--- EXCERPT PROVIDED ---
Science Magazine is Failing Us


Science journalism is failing us in important ways. This post will be far shorter than I might like it to be, but I want it to be readable, and in any case I plan on following up soon with more information and also, I hope, a detailed action plan.

Here I simply want to point out a single article. In another post, I’ll also be discussing an article on the dismissal of Francisco Ayala from UC Irvine and the pattern of sexual harassment that led to that dismissal. But right now, let’s tackle an interesting article with a headline that is … terrible, in ways we will investigate later. The headline reads thus:

The little piece of DNA that makes girls boys

We know, of course, that gender identities and gender roles are subject to change over time. While Will Roscoe has documented a small part of the gender diversity of indigenous nations of North America in Changing Ones: Third and Fourth Genders in Native North America, we also know that non-binary genders largely disappeared from the US landscape during the middle decades of the 20th century (in part because of the genocide of indigenous peoples) only to make a strong and quick comeback since the early 1990s. What is the explanation for the lack of people publicly identifying as non-binary during those lost decades? Could it really be that a sequence of DNA was lost and then re-emerged? Of course not. Not only can gender identities change with some persons’ new understandings of themselves, but entire gender roles can appear and disappear in ways that do not depend on DNA at all.

Then, in regular type, the body of the article describes some decent science, but with far too many failures:

What if you could flip a single DNA switch and make a world of only women? That sci-fi vision is unlikely to become reality anytime soon, yet such a switch—one near the gene that prompts the development of male body parts in embryos—has just been discovered in mice. The finding could help explain why some human babies with a male chromosome are born female ….

“[The switch] seems alone to be able to do the job” of making a man.

If left to their own devices, all human embryos would develop into girls. But a gene on the Y chromosome, named SRY, brings about a change in early development, causing testes, a penis, and other male traits to form. This gene indirectly turns on another gene called Sox9, which kick-starts the construction of the testes.

Dataset entries
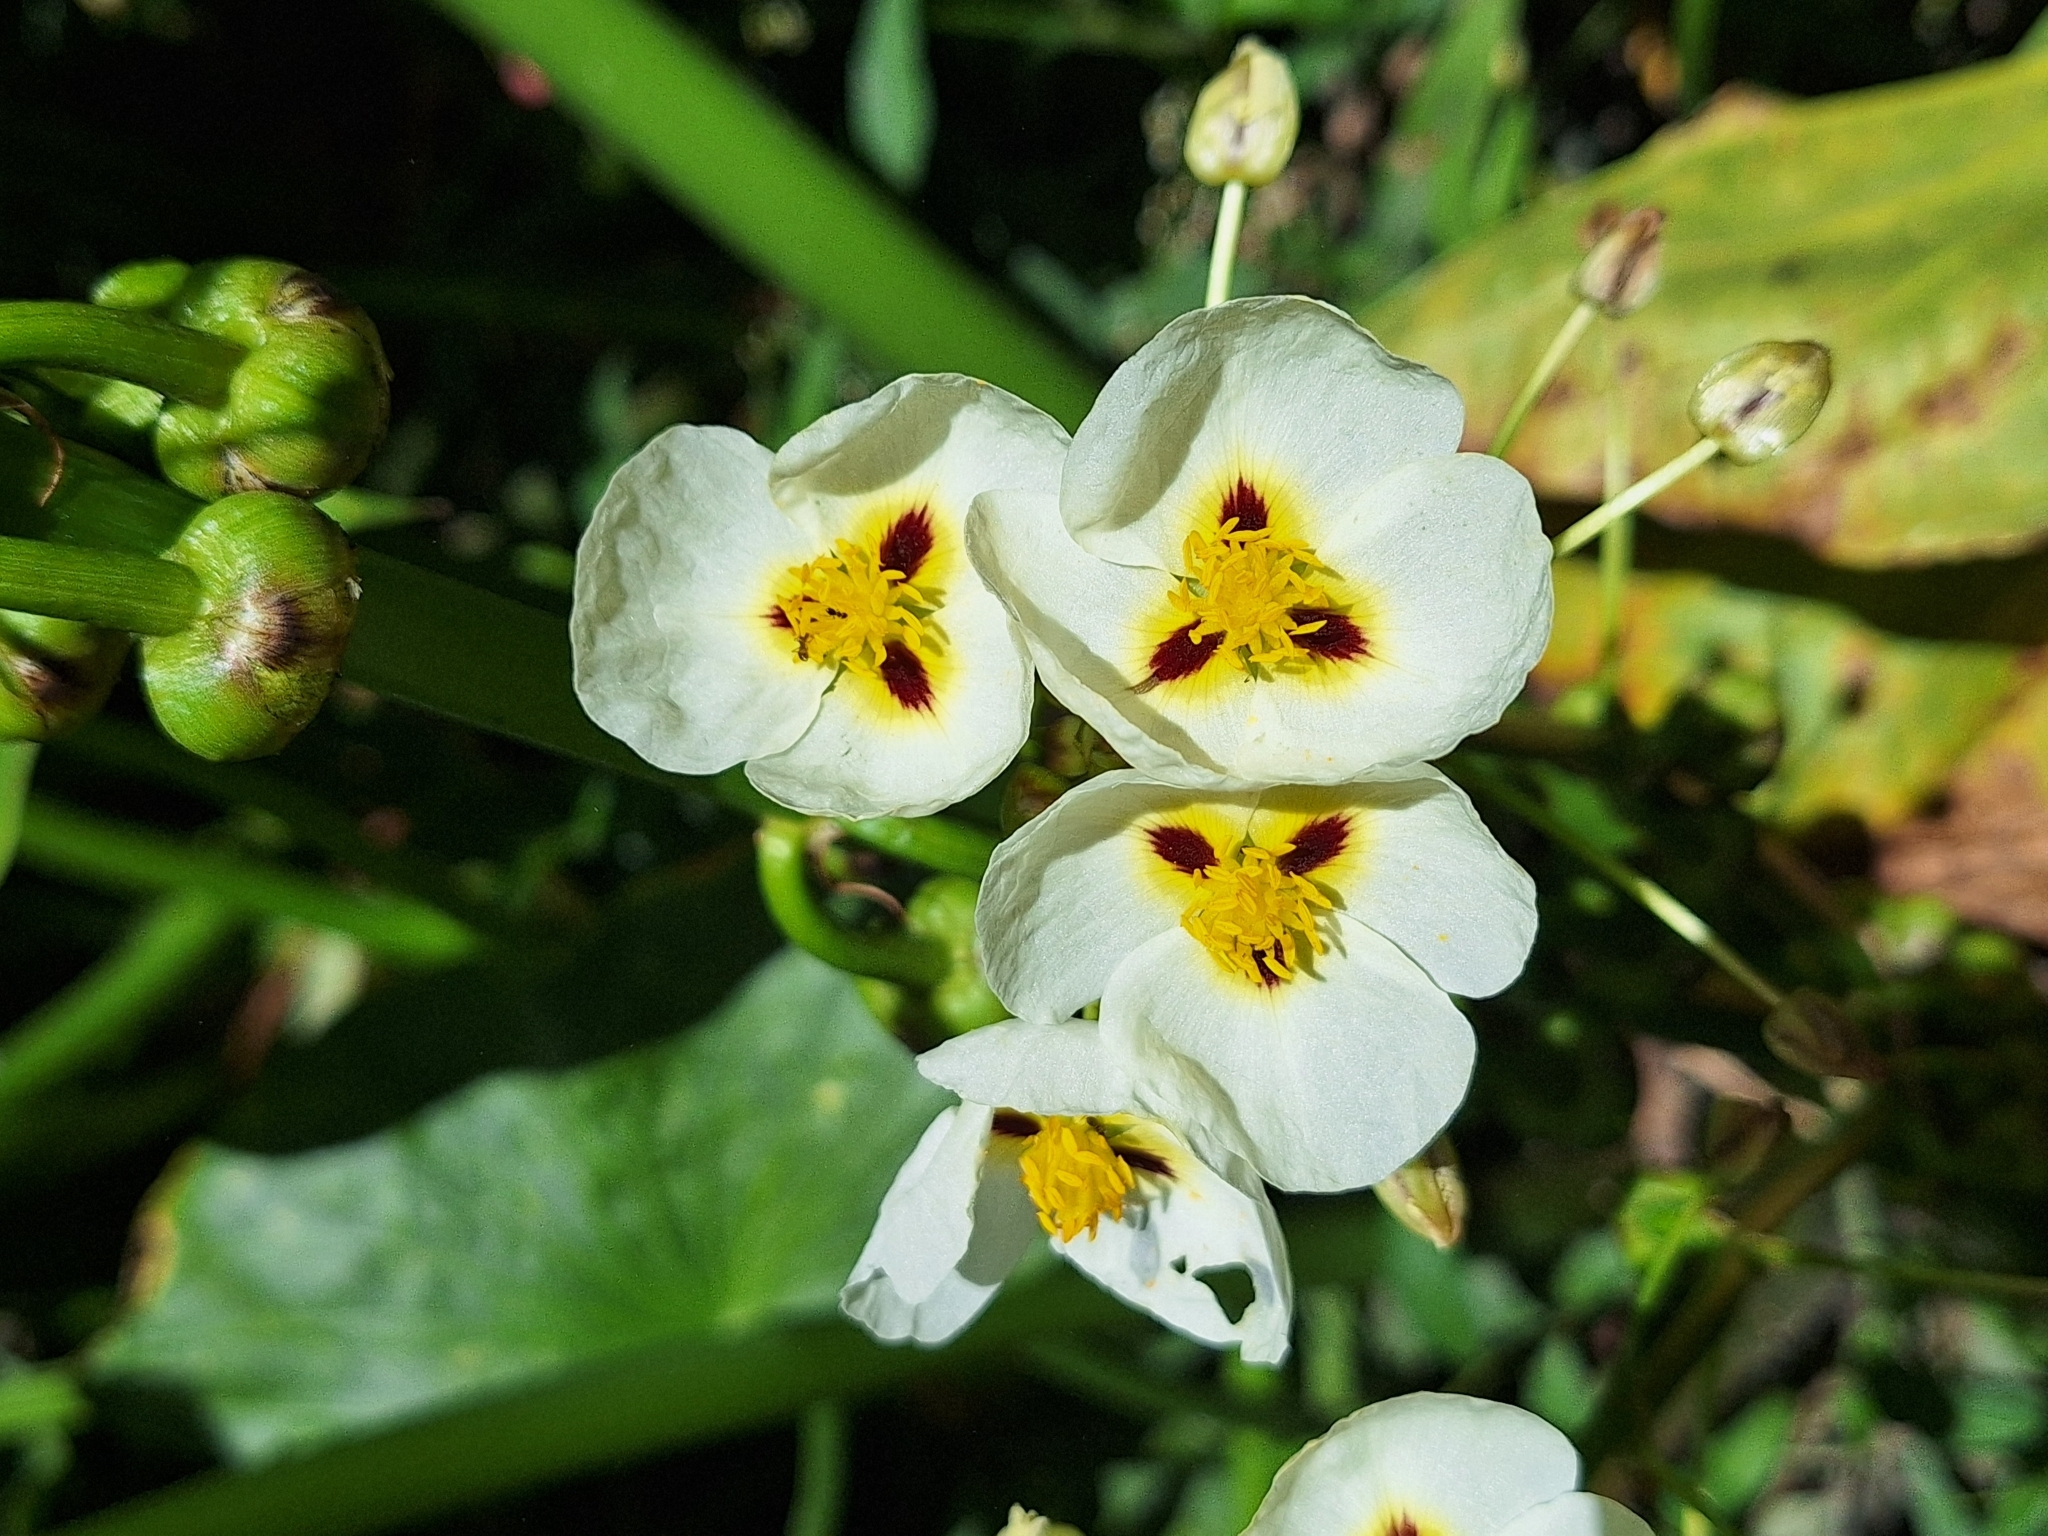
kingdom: Plantae
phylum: Tracheophyta
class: Liliopsida
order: Alismatales
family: Alismataceae
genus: Sagittaria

--- TASK ITEM A ---
Translate into Spanish this sentence from the post on science journalism: "Science journalism is failing us in important ways."
--- TASK ITEM B ---
From the post on science journalism, copy word for word the stretch from "We know, of" through "DNA at all.".

--- WRITTEN RESPONSE A ---
El periodismo científico nos está fallando de maneras importantes.

--- WRITTEN RESPONSE B ---
We know, of course, that gender identities and gender roles are subject to change over time. While Will Roscoe has documented a small part of the gender diversity of indigenous nations of North America in Changing Ones: Third and Fourth Genders in Native North America, we also know that non-binary genders largely disappeared from the US landscape during the middle decades of the 20th century (in part because of the genocide of indigenous peoples) only to make a strong and quick comeback since the early 1990s. What is the explanation for the lack of people publicly identifying as non-binary during those lost decades? Could it really be that a sequence of DNA was lost and then re-emerged? Of course not. Not only can gender identities change with some persons’ new understandings of themselves, but entire gender roles can appear and disappear in ways that do not depend on DNA at all.